WHAT TO DO: Reproduce the part of the goth subculture text below between "Mary Shelley's Frankenstein;" and "1831 edition shown.", inclusive, keeping every word and mark unchanged.

PASSAGE SHOWN:
Punk music embraced "crass and trashy" as part of their aesthetic, though there were aspects of Romanticism in the movement. Goth embraced Romanticism itself. It drew from it a preference for the dreadful and the macabre.[15] Siouxsie Sioux popularized a look based on "deathly pallor", "dark makeup", influences from the so-called decadence of the Weimar Republic, and from Nazi chic.[15] Punk embraced anarchy with a militant passion. Goth instead focused on "death, darkness and perverse sexuality".[15] The ideal male figure for Punk was often rigid, while for Goth it was androgynous.[15]

Gothic genre[edit]

The bands that defined and embraced the gothic rock genre included Bauhaus, [16] early Adam and the Ants,[17] The Cure,[18] The Birthday Party,[19] Southern Death Cult, Specimen, Sex Gang Children, UK Decay, Virgin Prunes, Killing Joke and the later incarnations of The Damned.[20] Near the peak of this first generation of the gothic scene in 1983, The Face's Paul Rambali recalled that there were "several strong Gothic characteristics" in the music of Joy Division.[21] In 1984, Joy Division's bassist Peter Hook named Play Dead as one of their heirs:

If you listen to a band like Play Dead, who I really like, Joy Division played the same stuff that Play Dead are playing. They're similar.[22]

Marilyn Manson performing at Quart Festival in 2009.

By the mid-1980s, bands began proliferating and became increasingly popular, including The Sisters of Mercy, The Mission (known as The Mission UK in the U.S.), Alien Sex Fiend, The March Violets, Xmal Deutschland The Membranes and Fields of Nephilim. Record labels like Factory, 4AD and Beggars Banquet released much of this music in Europe, while Cleopatra, among others, released the music in the U.S., where the subculture grew, especially in New York and Los Angeles, California, where many nightclubs featured "gothic/industrial" nights. The popularity of 4AD bands resulted in the creation of a similar U.S. label, Projekt, which produces what was colloquially termed ethereal wave, a subgenre of dark wave music.[citation needed]

The 1990s saw further growth for some 1980s bands and the emergence of many new acts. According to Dave Simpson of The Guardian, "in the 90s, goths all but disappeared as dance music became the dominant youth cult."[23] As a result, the goth "movement went underground and mistaken for cyber goth, Shock rock, Industrial metal, Gothic metal, Medieval folk metal and the latest subgenre, horror punk."[23] During this period, around the world "goth hit the mainstream" and "goth crossbred with electronica and heavy metal in the form of Depeche Mode, Skinny puppy, Nine Inch Nails and Marilyn Manson."[14]

Art: historical and cultural influences[edit]

The Goth subculture of the 1980s drew inspiration from a variety of sources. Some of them were modern or contemporary, others were centuries-old or ancient. Lauren M. E. Goodlad and Michael Bibby liken the subculture to a bricolage[15] Among the music subcultures that influenced it were Punk, New wave, and Glam.[15] But it also drew inspiration from B movies, Gothic literature, Horror films, Vampire cults, and traditional mythology. Among the mythologies that proved influential in Goth were the Celtic mythology, Christian mythology, Egyptian mythology, various traditions of Paganism.[15]

The figures that the movement counted among its historic canon of ancestors were equally diverse. They included the Pre-Raphaelite Brotherhood, Friedrich Nietzsche (1844-1900), Comte de Lautréamont (1846-1870), Salvador Dalí (1904-1989), Jean-Paul Sartre (1905-1980), and The Velvet Underground.[15] Writers that have had a significant influence on the movement also represent a diverse canon. They include Ann Radcliffe (1764-1823), John William Polidori (1795-1821), Edgar Allan Poe (1809-1849), Sheridan Le Fanu (1814-1873), Bram Stoker (1847-1912), Oscar Wilde (1854-1900), H. P. Lovecraft (1890-1937), Anne Rice (1941-), William Gibson (1948-), Ian McEwan (1948-), Storm Constantine (1956-), and Poppy Z. Brite (1967-).[15]

18th and 19th centuries[edit]

Mary Shelley's Frankenstein; or, the Modern Prometheus (1818) has come to define Gothic fiction in the Romantic period. Frontispiece to 1831 edition shown.

EXTRACTED INFORMATION:
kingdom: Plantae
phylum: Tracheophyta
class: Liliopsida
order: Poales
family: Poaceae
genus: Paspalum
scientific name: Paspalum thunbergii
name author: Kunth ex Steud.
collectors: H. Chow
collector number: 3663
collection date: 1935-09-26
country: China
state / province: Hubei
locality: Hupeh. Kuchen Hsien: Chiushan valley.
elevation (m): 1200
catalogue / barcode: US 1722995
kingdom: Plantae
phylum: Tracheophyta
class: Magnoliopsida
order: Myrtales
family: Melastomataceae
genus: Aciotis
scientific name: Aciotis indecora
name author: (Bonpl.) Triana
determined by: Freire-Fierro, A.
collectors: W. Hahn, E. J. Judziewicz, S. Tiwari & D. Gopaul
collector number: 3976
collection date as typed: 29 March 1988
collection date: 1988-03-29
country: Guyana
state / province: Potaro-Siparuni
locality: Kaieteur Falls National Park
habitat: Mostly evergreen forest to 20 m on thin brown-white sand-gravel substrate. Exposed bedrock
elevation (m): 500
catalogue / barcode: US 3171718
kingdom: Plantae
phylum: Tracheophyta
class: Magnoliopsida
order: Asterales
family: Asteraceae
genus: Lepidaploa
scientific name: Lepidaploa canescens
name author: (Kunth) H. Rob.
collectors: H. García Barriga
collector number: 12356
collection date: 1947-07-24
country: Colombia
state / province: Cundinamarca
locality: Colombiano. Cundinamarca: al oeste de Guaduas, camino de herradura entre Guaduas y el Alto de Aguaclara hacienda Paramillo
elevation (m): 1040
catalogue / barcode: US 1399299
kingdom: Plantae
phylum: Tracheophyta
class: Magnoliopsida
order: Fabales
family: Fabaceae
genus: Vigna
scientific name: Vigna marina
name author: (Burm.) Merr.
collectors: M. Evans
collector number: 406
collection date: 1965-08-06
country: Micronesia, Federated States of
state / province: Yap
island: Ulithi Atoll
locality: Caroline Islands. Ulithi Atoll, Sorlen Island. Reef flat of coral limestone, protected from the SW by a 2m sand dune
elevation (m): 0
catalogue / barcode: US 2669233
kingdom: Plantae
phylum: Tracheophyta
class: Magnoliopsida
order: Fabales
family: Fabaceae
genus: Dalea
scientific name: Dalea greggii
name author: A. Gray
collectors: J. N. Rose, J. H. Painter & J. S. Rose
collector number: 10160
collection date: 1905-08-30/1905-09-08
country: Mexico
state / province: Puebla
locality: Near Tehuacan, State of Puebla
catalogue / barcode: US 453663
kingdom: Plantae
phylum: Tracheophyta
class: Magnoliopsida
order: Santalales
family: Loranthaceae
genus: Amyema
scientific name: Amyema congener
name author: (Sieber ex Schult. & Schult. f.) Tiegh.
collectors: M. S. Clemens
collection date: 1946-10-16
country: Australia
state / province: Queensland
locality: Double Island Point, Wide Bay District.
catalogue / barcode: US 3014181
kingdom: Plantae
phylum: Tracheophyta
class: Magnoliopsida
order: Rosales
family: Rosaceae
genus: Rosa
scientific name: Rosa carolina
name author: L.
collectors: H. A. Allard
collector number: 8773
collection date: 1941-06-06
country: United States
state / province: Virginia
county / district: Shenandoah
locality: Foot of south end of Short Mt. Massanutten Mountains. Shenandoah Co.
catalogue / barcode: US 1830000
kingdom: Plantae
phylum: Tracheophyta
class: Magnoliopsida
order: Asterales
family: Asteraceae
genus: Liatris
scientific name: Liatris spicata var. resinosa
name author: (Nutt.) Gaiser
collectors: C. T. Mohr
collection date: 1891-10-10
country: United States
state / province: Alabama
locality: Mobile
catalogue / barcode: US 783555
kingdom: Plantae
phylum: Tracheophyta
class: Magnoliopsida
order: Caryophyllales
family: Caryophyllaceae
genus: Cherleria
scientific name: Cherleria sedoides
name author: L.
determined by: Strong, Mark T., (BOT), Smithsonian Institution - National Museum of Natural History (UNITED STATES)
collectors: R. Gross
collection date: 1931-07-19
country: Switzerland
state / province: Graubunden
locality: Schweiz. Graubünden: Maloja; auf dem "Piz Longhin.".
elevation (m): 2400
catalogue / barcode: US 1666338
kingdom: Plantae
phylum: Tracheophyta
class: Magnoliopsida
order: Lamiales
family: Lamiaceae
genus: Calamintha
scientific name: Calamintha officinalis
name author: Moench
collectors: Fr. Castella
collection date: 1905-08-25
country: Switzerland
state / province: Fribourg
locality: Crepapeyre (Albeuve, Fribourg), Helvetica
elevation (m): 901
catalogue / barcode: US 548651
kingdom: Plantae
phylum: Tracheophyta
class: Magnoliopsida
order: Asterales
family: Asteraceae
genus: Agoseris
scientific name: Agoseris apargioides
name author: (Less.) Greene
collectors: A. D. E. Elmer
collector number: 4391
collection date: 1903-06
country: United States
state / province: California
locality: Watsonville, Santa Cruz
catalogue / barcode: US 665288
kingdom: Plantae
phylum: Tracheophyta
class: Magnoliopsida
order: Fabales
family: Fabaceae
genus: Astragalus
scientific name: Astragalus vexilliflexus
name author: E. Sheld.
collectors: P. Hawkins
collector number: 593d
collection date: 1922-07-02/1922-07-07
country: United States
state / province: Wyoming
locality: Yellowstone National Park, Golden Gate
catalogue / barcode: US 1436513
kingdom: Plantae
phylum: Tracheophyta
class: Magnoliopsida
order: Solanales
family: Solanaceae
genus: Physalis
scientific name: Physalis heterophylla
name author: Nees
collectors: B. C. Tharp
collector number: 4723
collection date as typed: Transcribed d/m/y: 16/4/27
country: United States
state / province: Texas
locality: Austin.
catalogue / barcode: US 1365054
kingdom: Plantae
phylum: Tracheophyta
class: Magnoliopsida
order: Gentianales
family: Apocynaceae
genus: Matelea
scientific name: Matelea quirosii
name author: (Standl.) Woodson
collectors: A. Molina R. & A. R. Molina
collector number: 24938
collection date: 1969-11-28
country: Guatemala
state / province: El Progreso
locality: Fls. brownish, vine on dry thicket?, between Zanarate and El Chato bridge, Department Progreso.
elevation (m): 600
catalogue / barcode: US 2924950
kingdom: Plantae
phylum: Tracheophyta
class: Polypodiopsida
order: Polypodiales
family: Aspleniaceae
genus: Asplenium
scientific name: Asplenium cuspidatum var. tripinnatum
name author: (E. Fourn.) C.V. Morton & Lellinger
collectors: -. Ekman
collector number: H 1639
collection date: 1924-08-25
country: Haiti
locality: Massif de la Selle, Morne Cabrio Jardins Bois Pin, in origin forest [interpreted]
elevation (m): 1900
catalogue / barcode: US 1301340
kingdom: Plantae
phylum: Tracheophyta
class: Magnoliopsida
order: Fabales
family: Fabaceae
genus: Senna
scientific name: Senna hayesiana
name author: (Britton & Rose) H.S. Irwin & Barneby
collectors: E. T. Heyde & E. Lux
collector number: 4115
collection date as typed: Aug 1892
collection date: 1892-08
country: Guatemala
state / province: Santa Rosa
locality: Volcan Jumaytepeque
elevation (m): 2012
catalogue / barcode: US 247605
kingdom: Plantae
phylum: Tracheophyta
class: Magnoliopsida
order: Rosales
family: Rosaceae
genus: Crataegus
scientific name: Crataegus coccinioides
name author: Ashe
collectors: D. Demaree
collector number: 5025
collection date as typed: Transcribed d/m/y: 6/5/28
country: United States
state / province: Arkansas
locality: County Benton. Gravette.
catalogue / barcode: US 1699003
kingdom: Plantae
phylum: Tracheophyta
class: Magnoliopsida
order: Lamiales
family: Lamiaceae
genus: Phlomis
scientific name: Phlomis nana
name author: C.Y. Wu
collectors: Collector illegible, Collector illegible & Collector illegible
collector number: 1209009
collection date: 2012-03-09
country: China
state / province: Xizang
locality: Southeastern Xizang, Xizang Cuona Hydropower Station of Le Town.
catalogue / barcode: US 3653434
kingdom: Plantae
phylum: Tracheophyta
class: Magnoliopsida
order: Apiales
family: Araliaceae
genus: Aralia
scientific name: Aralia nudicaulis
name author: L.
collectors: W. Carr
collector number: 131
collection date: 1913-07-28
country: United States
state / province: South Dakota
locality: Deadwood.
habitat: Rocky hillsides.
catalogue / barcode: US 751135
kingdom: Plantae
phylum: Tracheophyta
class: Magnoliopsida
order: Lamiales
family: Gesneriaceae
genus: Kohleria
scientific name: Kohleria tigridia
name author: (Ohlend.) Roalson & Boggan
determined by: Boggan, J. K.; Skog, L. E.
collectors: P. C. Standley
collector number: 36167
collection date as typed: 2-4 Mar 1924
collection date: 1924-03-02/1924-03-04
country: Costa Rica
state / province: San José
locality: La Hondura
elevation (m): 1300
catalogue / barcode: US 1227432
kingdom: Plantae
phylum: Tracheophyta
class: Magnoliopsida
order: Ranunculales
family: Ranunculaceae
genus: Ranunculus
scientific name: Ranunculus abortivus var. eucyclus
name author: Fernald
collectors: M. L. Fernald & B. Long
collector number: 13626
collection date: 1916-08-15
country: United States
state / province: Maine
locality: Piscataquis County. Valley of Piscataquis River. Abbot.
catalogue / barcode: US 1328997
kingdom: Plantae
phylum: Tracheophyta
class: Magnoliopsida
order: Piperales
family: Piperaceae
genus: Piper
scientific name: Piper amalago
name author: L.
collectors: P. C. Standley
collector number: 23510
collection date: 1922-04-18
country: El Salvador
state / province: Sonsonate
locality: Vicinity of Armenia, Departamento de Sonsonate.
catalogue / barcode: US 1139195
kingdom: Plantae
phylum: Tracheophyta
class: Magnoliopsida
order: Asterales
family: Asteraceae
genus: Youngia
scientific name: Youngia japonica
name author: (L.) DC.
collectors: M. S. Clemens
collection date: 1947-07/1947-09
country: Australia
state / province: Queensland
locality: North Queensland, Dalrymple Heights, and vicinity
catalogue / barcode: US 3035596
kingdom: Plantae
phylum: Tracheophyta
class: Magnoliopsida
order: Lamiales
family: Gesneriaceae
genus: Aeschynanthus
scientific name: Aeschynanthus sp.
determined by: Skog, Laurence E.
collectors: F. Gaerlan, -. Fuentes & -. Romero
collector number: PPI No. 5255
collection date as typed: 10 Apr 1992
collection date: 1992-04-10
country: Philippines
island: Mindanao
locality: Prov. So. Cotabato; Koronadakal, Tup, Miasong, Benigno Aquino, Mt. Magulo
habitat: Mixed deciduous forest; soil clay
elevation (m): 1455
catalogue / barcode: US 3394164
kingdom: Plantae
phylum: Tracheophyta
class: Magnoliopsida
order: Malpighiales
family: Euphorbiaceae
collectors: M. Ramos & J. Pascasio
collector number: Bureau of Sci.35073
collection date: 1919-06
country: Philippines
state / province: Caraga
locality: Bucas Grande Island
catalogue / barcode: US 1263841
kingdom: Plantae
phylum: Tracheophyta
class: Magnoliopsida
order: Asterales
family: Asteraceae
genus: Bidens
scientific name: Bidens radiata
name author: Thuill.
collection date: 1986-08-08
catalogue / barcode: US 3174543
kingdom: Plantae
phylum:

TASK OUTPUT:
Mary Shelley's Frankenstein; or, the Modern Prometheus (1818) has come to define Gothic fiction in the Romantic period. Frontispiece to 1831 edition shown.